◆ **Extract provided**:

§ §

# Whole home heating via pellet stove



## Elkon (Aug 30, 2011)

Hello folks,

I am looking into some heating options for my home.  I attempted to search for some info on heating an entire home with a pellet stove but my search-fu is a bit weak it appears.  I am hoping that you might be able to clear up my situation and pass along a few pointers that will help me find a good solution for heat.  That said here is my situation:

Location is Central PA
I am in a small home (approx 1200sq ft.)  
     Layout:  Front door to living room and steps to 2nd floor.  Living room --&gt;Dining room--&gt;kitchen  There is also a bathroom off the dining room.  The steps go from the living room to a small (10 ft long) hallway.  at the end of the hall there is a door to bathroom 2 and then a bedroom on the right and left.  

     Insulation / windows....not a pretty picture and in plans for next year.  Its not quite open to the world but not something to brag about.

     Current heat:  27 (approx) yr old NG furnace.  it runs up an internal chimney through the home and out the roof.  I checked the chimney out and it is A:  Brick and mortar (very old) and B: some odd size with no way to put a liner in.  The house used to have a coal furnace (prior to me) and I am amazed that they didn't burn the place down the way it is.  The gas furnace vents through that.  I do not feel comfortable using the chimney at this point (peers have given varied thoughts from death trap to its all good.....)  I am considering buying a Pellet stove to put in the living room and using that to heat the house.

§ §

◆ **Provided material**:
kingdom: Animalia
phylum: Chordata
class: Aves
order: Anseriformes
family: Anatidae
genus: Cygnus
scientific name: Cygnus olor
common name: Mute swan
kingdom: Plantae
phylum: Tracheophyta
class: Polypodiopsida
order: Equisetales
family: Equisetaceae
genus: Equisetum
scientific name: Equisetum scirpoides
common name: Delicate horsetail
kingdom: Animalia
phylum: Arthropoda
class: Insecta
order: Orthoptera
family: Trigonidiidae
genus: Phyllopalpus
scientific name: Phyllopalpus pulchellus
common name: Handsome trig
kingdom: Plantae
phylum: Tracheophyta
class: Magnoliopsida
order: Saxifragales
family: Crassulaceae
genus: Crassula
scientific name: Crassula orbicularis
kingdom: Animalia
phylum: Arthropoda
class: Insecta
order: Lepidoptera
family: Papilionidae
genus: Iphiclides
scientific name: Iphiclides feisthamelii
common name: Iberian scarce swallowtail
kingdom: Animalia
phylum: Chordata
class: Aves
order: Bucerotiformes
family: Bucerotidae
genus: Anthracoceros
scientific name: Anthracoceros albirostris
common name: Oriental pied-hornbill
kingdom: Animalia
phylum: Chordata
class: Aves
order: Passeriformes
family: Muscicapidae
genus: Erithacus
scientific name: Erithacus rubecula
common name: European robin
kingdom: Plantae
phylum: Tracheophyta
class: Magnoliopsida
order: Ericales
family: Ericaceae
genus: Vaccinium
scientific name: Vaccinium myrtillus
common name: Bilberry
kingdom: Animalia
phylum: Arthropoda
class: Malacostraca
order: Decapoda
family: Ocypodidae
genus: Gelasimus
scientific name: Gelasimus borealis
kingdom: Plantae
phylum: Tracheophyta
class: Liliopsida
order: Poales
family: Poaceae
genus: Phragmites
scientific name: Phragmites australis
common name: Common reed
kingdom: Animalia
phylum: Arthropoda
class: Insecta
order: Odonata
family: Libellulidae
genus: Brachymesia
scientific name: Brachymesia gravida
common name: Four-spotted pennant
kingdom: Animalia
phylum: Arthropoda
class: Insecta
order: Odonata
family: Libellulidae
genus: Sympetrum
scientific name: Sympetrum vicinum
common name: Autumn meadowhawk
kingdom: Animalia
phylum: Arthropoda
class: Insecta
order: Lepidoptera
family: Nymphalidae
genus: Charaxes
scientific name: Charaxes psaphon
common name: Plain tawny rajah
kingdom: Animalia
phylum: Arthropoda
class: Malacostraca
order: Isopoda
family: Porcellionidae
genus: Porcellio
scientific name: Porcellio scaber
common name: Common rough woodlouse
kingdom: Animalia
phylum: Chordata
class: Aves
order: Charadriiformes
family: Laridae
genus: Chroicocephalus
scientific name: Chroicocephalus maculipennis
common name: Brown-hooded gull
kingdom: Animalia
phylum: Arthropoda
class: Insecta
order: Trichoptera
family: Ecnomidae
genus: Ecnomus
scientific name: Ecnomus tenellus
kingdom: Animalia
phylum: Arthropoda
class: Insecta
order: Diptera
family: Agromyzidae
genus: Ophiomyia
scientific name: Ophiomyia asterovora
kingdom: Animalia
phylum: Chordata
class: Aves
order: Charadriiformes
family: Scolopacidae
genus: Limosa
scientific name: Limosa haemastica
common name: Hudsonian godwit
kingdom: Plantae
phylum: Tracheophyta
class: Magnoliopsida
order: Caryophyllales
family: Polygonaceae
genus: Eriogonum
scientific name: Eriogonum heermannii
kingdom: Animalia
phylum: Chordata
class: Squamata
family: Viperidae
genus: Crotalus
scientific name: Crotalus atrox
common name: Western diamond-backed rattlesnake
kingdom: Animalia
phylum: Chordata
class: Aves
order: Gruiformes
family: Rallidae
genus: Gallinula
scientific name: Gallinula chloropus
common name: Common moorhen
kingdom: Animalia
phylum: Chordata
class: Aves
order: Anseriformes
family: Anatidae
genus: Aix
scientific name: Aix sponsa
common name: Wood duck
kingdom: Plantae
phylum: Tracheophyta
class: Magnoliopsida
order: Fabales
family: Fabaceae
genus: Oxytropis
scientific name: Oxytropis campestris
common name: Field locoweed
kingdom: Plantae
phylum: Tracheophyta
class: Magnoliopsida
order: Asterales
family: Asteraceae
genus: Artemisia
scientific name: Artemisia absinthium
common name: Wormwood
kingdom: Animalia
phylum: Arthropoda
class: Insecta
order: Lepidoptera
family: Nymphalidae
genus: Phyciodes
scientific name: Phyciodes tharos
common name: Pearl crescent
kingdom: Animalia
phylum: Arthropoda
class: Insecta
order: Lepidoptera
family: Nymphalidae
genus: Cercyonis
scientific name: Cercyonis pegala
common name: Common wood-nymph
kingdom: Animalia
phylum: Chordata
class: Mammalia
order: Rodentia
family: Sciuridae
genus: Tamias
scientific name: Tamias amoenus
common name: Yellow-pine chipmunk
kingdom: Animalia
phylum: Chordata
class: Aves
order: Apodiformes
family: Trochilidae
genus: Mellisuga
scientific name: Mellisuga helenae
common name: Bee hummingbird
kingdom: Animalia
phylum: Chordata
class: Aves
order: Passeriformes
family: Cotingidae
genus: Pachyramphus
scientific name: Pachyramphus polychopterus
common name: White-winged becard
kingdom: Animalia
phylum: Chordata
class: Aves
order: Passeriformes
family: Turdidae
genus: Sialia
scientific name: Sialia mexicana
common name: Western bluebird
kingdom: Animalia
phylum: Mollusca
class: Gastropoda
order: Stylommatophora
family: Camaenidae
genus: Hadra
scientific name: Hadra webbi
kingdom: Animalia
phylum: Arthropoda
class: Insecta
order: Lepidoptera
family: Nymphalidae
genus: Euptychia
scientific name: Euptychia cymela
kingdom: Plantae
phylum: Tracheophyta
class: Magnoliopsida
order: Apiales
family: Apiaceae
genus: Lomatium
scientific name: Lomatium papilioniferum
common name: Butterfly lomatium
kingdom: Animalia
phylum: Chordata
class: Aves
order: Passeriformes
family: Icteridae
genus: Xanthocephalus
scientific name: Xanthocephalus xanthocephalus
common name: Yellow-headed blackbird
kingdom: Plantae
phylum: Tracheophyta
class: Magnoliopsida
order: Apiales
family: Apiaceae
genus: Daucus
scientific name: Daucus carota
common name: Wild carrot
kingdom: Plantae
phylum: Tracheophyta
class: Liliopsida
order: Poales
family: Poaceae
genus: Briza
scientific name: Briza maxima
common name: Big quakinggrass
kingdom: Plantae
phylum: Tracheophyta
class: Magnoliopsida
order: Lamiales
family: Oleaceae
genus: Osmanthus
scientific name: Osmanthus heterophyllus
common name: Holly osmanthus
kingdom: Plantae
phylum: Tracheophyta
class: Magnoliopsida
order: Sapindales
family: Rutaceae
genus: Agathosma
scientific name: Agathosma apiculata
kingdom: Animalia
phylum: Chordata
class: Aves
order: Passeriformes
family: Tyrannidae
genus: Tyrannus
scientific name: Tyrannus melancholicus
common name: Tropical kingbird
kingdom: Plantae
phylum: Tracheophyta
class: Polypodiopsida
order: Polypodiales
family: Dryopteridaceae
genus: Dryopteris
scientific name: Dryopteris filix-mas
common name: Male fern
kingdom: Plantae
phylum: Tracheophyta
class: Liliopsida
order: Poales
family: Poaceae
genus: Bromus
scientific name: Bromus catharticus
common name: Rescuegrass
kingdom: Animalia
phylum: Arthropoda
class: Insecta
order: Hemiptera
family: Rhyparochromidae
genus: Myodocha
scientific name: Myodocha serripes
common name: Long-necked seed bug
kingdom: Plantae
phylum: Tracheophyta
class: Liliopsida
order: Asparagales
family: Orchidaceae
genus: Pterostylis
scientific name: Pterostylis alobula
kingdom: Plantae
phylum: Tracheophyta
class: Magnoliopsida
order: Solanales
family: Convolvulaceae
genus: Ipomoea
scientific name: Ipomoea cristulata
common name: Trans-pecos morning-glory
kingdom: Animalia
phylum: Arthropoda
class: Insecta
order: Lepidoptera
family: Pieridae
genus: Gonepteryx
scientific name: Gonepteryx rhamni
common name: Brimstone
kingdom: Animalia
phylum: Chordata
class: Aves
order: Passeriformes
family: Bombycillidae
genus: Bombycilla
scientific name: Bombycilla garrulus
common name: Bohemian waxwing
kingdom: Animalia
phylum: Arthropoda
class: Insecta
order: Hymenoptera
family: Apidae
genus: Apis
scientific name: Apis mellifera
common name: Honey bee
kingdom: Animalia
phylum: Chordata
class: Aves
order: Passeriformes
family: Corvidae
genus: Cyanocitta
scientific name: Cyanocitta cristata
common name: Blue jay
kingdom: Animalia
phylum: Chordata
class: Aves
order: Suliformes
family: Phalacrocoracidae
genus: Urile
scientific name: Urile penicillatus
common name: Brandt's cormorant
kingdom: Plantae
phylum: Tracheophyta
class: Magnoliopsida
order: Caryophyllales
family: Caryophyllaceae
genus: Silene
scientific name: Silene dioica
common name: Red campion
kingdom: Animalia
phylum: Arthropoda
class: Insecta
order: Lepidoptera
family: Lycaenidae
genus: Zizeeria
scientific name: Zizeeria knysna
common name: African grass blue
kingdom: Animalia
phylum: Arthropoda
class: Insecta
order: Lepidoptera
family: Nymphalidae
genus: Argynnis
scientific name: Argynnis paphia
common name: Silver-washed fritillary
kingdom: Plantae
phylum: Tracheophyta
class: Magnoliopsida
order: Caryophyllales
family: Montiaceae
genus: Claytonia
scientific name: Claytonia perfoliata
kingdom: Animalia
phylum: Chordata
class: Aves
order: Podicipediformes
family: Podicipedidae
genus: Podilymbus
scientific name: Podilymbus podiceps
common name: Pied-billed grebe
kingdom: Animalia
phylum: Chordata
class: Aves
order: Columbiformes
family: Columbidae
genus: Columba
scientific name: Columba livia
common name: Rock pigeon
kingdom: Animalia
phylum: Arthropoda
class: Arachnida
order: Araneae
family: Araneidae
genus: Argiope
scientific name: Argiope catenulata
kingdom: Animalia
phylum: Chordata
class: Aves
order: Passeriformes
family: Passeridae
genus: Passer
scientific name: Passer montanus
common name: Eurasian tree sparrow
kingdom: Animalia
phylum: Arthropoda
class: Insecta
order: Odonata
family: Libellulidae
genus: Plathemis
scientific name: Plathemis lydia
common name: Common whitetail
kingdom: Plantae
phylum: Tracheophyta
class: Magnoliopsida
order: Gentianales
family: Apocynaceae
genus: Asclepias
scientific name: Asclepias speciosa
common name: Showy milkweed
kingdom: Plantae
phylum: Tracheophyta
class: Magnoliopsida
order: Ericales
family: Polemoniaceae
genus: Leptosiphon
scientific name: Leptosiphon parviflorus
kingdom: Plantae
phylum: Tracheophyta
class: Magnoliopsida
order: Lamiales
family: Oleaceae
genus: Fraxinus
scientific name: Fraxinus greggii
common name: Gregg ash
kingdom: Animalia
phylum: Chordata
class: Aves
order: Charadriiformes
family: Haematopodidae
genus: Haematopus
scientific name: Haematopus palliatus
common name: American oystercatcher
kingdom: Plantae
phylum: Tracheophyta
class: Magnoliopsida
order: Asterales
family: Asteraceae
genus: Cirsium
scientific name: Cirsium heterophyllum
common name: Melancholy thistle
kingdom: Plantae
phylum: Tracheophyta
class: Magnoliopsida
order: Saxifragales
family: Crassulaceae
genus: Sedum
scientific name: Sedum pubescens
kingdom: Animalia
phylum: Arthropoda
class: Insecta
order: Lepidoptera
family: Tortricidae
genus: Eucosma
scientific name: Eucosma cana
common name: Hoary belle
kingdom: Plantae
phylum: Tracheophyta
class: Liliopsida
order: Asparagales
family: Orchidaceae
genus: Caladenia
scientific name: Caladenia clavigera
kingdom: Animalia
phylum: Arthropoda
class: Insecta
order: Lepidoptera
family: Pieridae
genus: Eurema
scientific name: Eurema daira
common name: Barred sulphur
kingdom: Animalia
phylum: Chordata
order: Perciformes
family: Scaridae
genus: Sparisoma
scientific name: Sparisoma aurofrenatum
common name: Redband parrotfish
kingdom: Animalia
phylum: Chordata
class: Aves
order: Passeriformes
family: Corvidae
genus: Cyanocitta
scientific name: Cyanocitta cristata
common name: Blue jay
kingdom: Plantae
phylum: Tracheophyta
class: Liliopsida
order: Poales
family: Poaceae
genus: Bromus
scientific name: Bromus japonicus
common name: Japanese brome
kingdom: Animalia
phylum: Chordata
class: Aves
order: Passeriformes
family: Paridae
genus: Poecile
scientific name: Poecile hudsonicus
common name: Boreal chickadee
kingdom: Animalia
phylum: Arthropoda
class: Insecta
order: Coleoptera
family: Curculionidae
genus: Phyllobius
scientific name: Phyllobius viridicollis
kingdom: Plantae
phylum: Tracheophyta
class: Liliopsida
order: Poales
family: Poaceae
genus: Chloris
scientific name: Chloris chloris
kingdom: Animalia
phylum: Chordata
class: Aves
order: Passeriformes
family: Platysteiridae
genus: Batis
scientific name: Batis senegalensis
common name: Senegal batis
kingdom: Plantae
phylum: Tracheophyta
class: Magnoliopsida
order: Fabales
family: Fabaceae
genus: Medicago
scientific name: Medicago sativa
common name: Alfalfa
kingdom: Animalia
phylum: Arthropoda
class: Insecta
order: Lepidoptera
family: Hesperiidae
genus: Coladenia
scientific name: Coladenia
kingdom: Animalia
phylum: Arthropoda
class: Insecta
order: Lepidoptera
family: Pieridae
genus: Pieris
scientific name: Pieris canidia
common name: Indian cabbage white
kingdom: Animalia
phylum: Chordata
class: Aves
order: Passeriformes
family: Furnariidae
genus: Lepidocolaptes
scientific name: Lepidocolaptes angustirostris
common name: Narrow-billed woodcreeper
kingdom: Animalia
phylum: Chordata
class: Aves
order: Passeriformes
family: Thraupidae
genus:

§ §

◆ **Prompt**:
Copy out the part of the pellet stove thread above that opens with "I am looking" and closes with "(approx 1200sq ft.)", putting "circumstances" wherever "situation" appears.

◆ **Solution**:
I am looking into some heating options for my home.  I attempted to search for some info on heating an entire home with a pellet stove but my search-fu is a bit weak it appears.  I am hoping that you might be able to clear up my circumstances and pass along a few pointers that will help me find a good solution for heat.  That said here is my circumstances:

Location is Central PA
I am in a small home (approx 1200sq ft.)